One function that the engineers here are working on is automatic laying of the fiber onto molds. Common industrial robots are not as precise in their operation as the most advanced aerospace manufacturing machinery, however. And even the casual observer can see that a machine no bigger than a horse, and maybe as small as a child, will lack the physical reach of a bespoke installation bigger than a house. Applying common industrial robots therefore means adapting them, as well as the process and part design, Edwards says. Modification of the machine includes fitting it with an advanced working head for contact with the part.
The plant here has 14 ordinary robots now, but they are employed traditionally. One of their functions is drilling, the sort of work for which such machines are already widely used. Here, the process was developed for the 787 and then applied to the 737.
Another future robotic function is repairs to composite structures, especially sanding, which machines could perform more precisely than people and without risk to human health. A particular challenge is to make the robots adaptable to the many possible locations of damage on the aircraft. Robotic repairs could include fixing parts found to have been manufactured imperfectly.
Meanwhile, Melbourne has accelerated production of 787 surfaces. Boeing is delivering the aircraft at a rate of seven a month, with a plan to increase to 10. The plant here is already on its way to 10 partly because it wants to build up a stock so the parts can be transported to the final assembly lines by sea instead of air. Also, Boeing will need plenty of spare flaps, ailerons and flaperons, because such parts stand a good chance of being hit by ground vehicles.
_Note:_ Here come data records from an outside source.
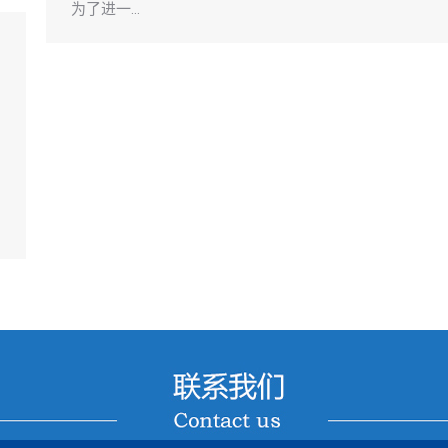
为了进一…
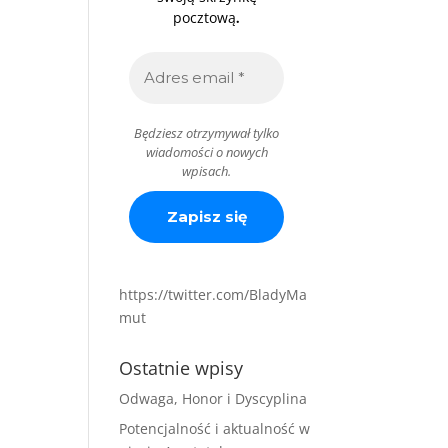
.
pocztową
Będziesz otrzymywał tylko
wiadomości o nowych
wpisach.
https://twitter.com/BladyMa
mut
Ostatnie wpisy
Odwaga, Honor i Dyscyplina
Potencjalność i aktualność w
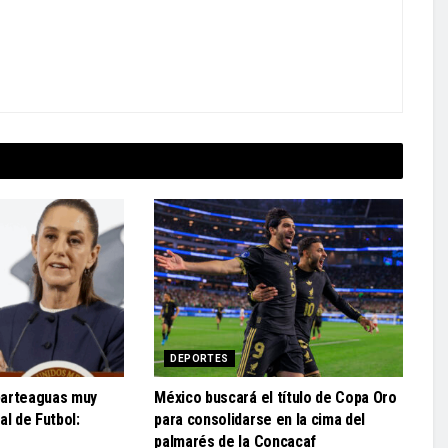
DEPORTES
parteaguas muy
México buscará el título de Copa Oro
al de Futbol:
para consolidarse en la cima del
palmarés de la Concacaf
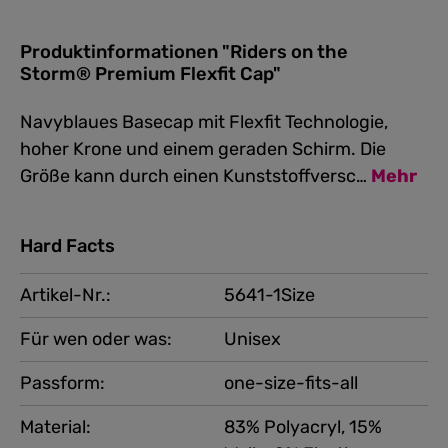
Produktinformationen "Riders on the
Storm® Premium Flexfit Cap"
Navyblaues Basecap mit Flexfit Technologie,
hoher Krone und einem geraden Schirm. Die
Größe kann durch einen Kunststoffversc…
Mehr
Hard Facts
Artikel-Nr.:
5641-1Size
Für wen oder was:
Unisex
Passform:
one-size-fits-all
Material:
83% Polyacryl, 15%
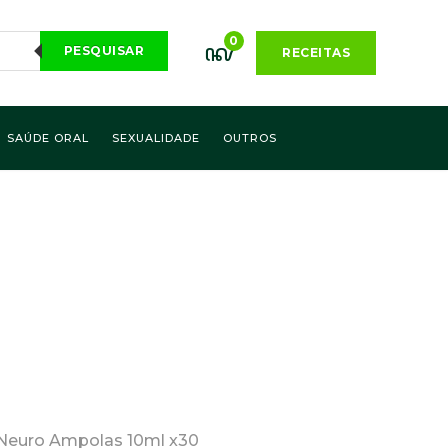
0
PESQUISAR
RECEITAS
SAÚDE ORAL
SEXUALIDADE
OUTROS
 Neuro Ampolas 10ml x30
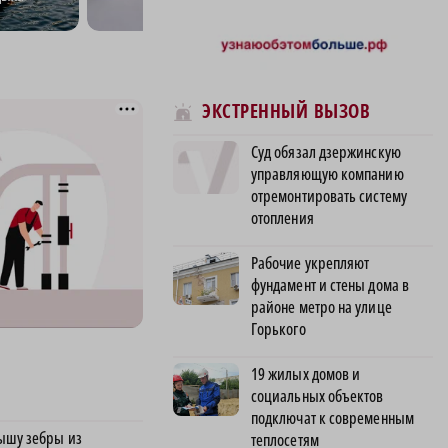
ЭКСТРЕННЫЙ ВЫЗОВ
Суд обязал дзержинскую
управляющую компанию
отремонтировать систему
отопления
Рабочие укрепляют
фундамент и стены дома в
районе метро на улице
Горького
19 жилых домов и
социальных объектов
подключат к современным
ышу зебры из
теплосетям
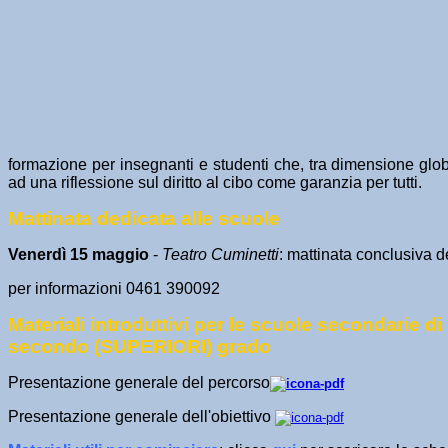
formazione per insegnanti e studenti che, tra dimensione globa
ad una riflessione sul diritto al cibo come garanzia per tutti.
Mattinata dedicata alle scuole
Venerdì 15 maggio
-
Teatro Cuminetti
: mattinata conclusiva d
per informazioni 0461 390092
Materiali introduttivi per le scuole secondarie d
secondo (SUPERIORI) grado
Presentazione generale del percorso
Presentazione generale dell'obiettivo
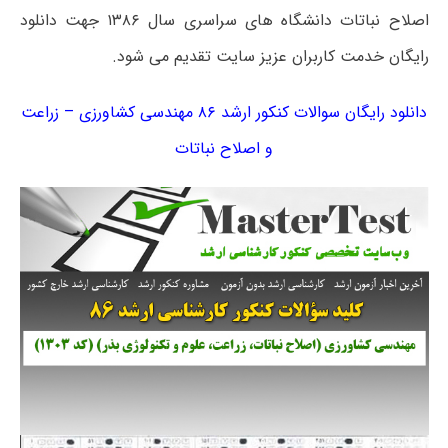
اصلاح نباتات دانشگاه های سراسری سال ۱۳۸۶ جهت دانلود
رایگان خدمت کاربران عزیز سایت تقدیم می شود.
دانلود رایگان سوالات کنکور ارشد ۸۶ مهندسی کشاورزی – زراعت
و اصلاح نباتات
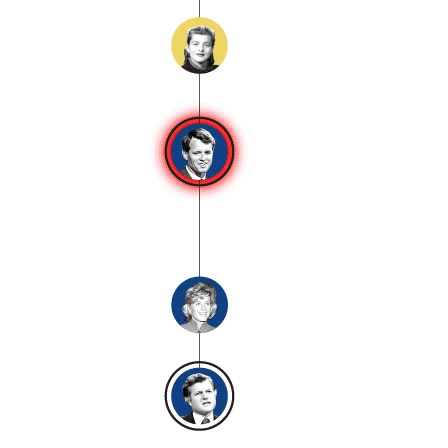
William Cavendish
Marqués de
Hartington
1917-1944
Muerte en combate
Eunice Kennedy
1921-2009
Fundación de la Organización
Nacional Olímpica Especial
(1968)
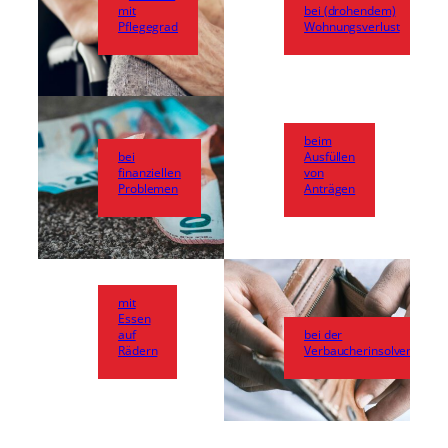
mit
bei (drohendem)
Pflegegrad
Wohnungsverlust
beim
bei
Ausfüllen
finanziellen
von
Problemen
Anträgen
mit
Essen
auf
bei der
Rädern
Verbaucherinsolvenz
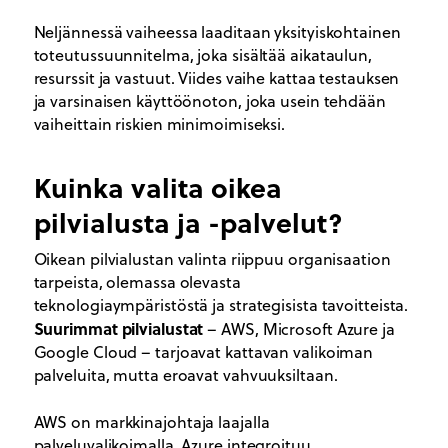
Neljännessä vaiheessa laaditaan yksityiskohtainen
toteutussuunnitelma, joka sisältää aikataulun,
resurssit ja vastuut. Viides vaihe kattaa testauksen
ja varsinaisen käyttöönoton, joka usein tehdään
vaiheittain riskien minimoimiseksi.
Kuinka valita oikea
pilvialusta ja -palvelut?
Oikean pilvialustan valinta riippuu organisaation
tarpeista, olemassa olevasta
teknologiaympäristöstä ja strategisista tavoitteista.
Suurimmat pilvialustat
– AWS, Microsoft Azure ja
Google Cloud – tarjoavat kattavan valikoiman
palveluita, mutta eroavat vahvuuksiltaan.
AWS on markkinajohtaja laajalla
palveluvalikoimalla, Azure integroituu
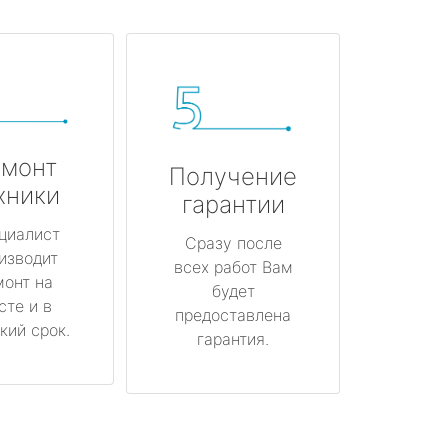
монт
Получение
хники
гарантии
циалист
Сразу после
изводит
всех работ Вам
монт на
будет
сте и в
предоставлена
кий срок.
гарантия.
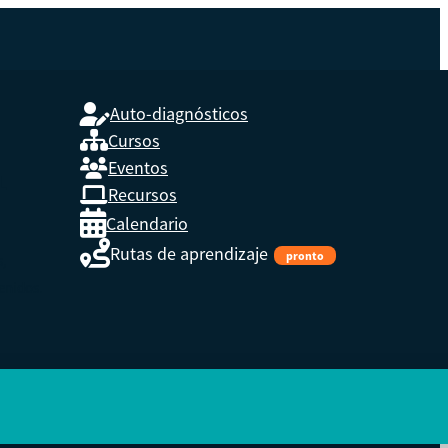
Auto-diagnósticos
Cursos
Eventos
L
Recursos
Calendario
Rutas de aprendizaje
pronto
s,
enidos.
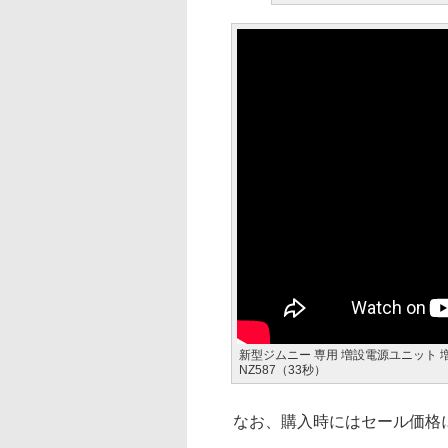
新型ジムニー 専用 増設電源ユニット 増設
NZ587（33秒）
なお、購入時にはセール価格に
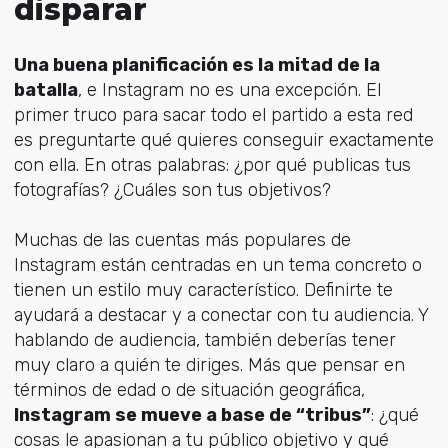
disparar
Una buena planificación es la mitad de la
batalla
, e Instagram no es una excepción. El
primer truco para sacar todo el partido a esta red
es preguntarte qué quieres conseguir exactamente
con ella. En otras palabras: ¿por qué publicas tus
fotografías? ¿Cuáles son tus objetivos?
Muchas de las cuentas más populares de
Instagram están centradas en un tema concreto o
tienen un estilo muy característico. Definirte te
ayudará a destacar y a conectar con tu audiencia. Y
hablando de audiencia, también deberías tener
muy claro a quién te diriges. Más que pensar en
términos de edad o de situación geográfica,
Instagram se mueve a base de “tribus”
: ¿qué
cosas le apasionan a tu público objetivo y qué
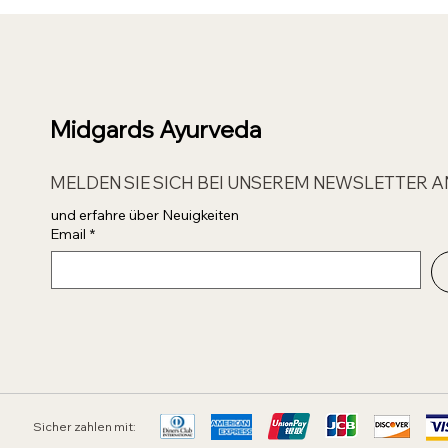
Midgards Ayurveda
MELDEN SIE SICH BEI UNSEREM NEWSLETTER A
und erfahre über Neuigkeiten 
Email
*
Sicher zahlen mit:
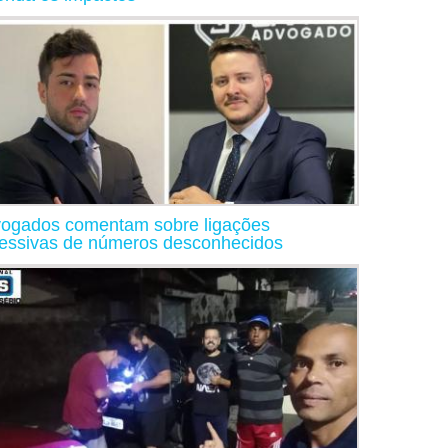
ogados comentam sobre ligações
essivas de números desconhecidos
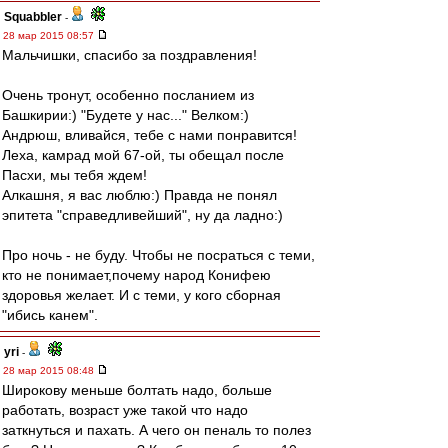
Squabbler
-
28 мар 2015 08:57
Мальчишки, спасибо за поздравления!
Очень тронут, особенно посланием из
Башкирии:) "Будете у нас..." Велком:)
Андрюш, вливайся, тебе с нами понравится!
Леха, камрад мой 67-ой, ты обещал после
Пасхи, мы тебя ждем!
Алкашня, я вас люблю:) Правда не понял
эпитета "справедливейший", ну да ладно:)
Про ночь - не буду. Чтобы не посраться с теми,
кто не понимает,почему народ Конифею
здоровья желает. И с теми, у кого сборная
"ибись канем".
yri
-
28 мар 2015 08:48
Широкову меньше болтать надо, больше
работать, возраст уже такой что надо
заткнуться и пахать. А чего он пеналь то полез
The operation here is a remarkable case of focus imposed on a business—or, rather, two businesses. In 1997, Boeing bought what was then AeroSpace Technologies of Australia, which until the 1980s had been the Government Aircraft Factories, at Fishermans Bend in Melbourne. In 2000, the U.S. company added a Sydney plant to the Melbourne operation, buying the Bankstown facility of Hawker de Havilland. Between them, the two factories had a wide variety of aerostructures work, only some of it for Boeing. The decision was made to divest of everything except Boeing control surfaces; the plants exited such programs as theChallenger 300, and a subcontract for 's Evolved Sea Sparrow Missile.
The latest step is to leave Bankstown, where Boeing has been a tenant, and concentrate at Fishermans Bend, where the company owns the land and has its R&D center. The Melbourne facility was also close to Australia's Defense Science & Technology Organization, which has facilities for fatigue- and static-testing. “We are in the final stages of consolidating the work in Melbourne,” says Dickinson, noting that production can be expanded here by reducing area occupied by current activities. Quickstep is moving into the Bankstown facility.
The concentration on composites was determined by developments in aircraft design: On the latest Boeing aircraft, control surfaces are all composite. Equipment for building in metal was sold to newly established Indian manufacturer Mahindra Aerospace in 2010. According to the strategy, that will probably not be the last time that Boeing Aerostructures Australia leaves a less advanced technology to a rival in a lower-cost country.